Stored dataset items
------------------------------------------------------------------------

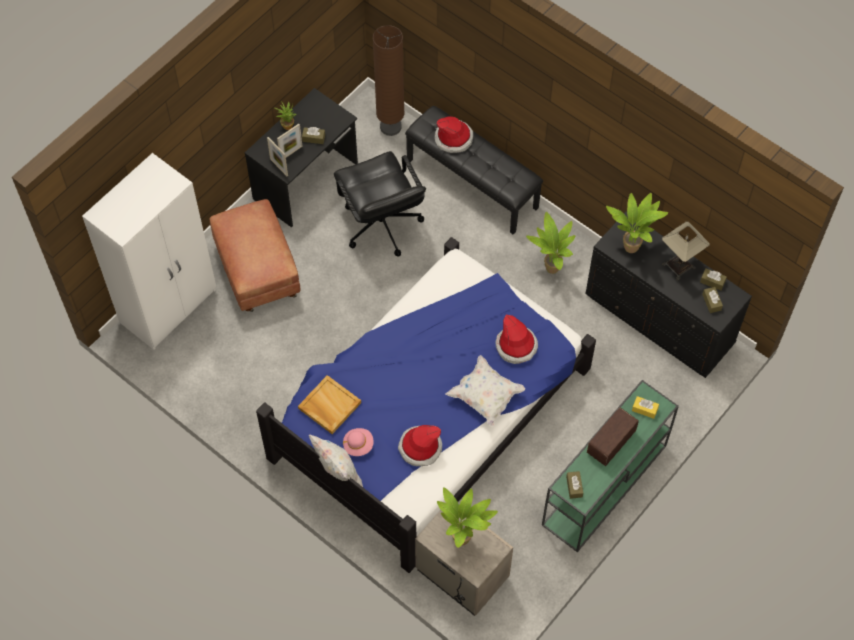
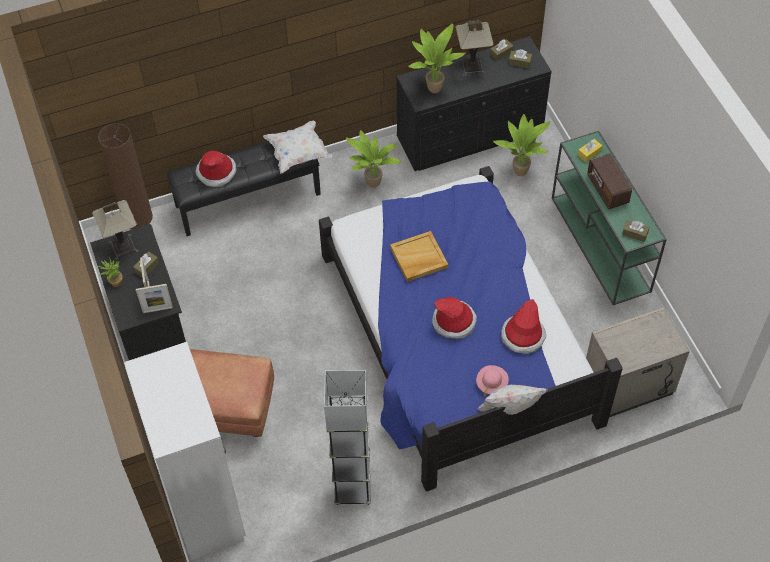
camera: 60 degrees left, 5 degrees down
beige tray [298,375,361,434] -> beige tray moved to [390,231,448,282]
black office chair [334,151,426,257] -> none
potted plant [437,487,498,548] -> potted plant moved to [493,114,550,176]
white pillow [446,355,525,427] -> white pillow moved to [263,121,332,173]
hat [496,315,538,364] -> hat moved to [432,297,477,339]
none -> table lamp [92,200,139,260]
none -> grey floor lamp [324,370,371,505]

------------------------------------------------------------------------

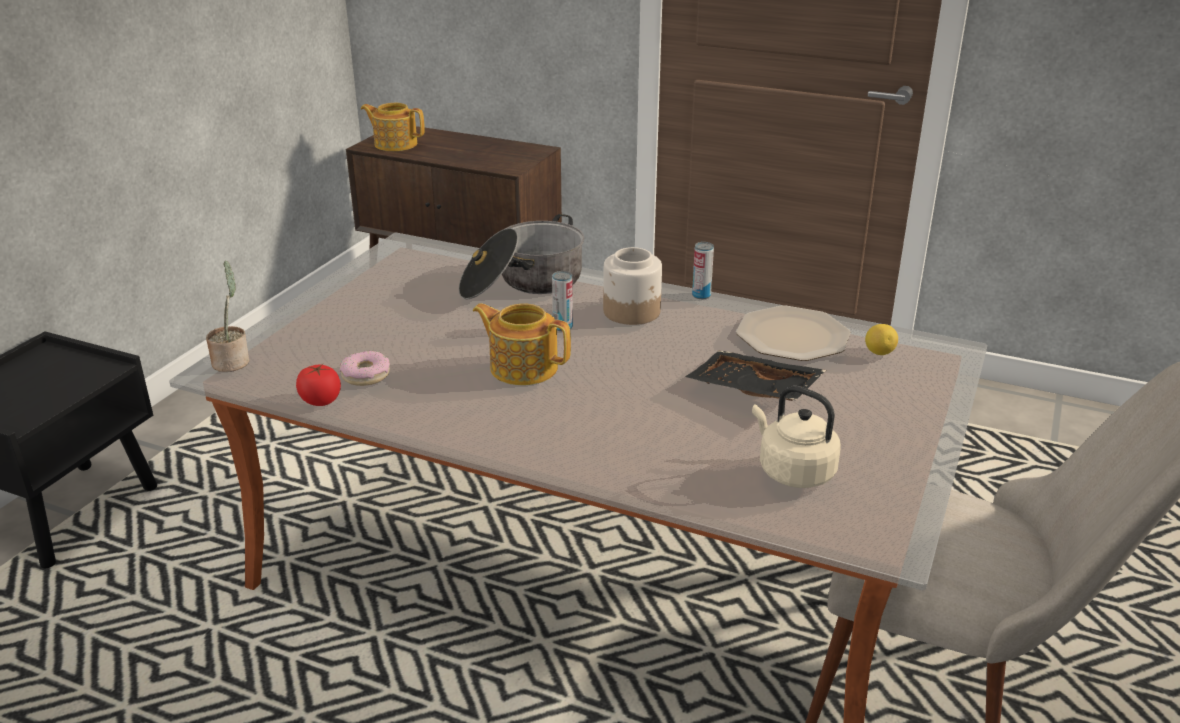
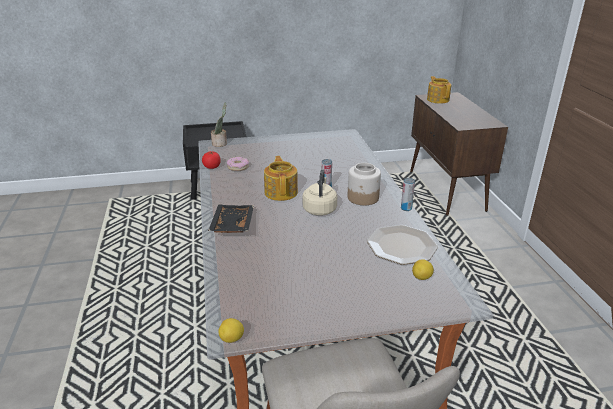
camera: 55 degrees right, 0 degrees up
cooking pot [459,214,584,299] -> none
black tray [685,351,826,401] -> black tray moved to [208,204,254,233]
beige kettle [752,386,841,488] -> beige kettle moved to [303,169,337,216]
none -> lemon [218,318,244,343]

------------------------------------------------------------------------

• _Your objective_:
The answer is the run of lines above from the line containing "none -> table lamp [92,200,139,260]" through the line containing "none -> grey floor lamp [324,370,371,505]", copied exactly and alone.

• _Answer to the problem_:
none -> table lamp [92,200,139,260]
none -> grey floor lamp [324,370,371,505]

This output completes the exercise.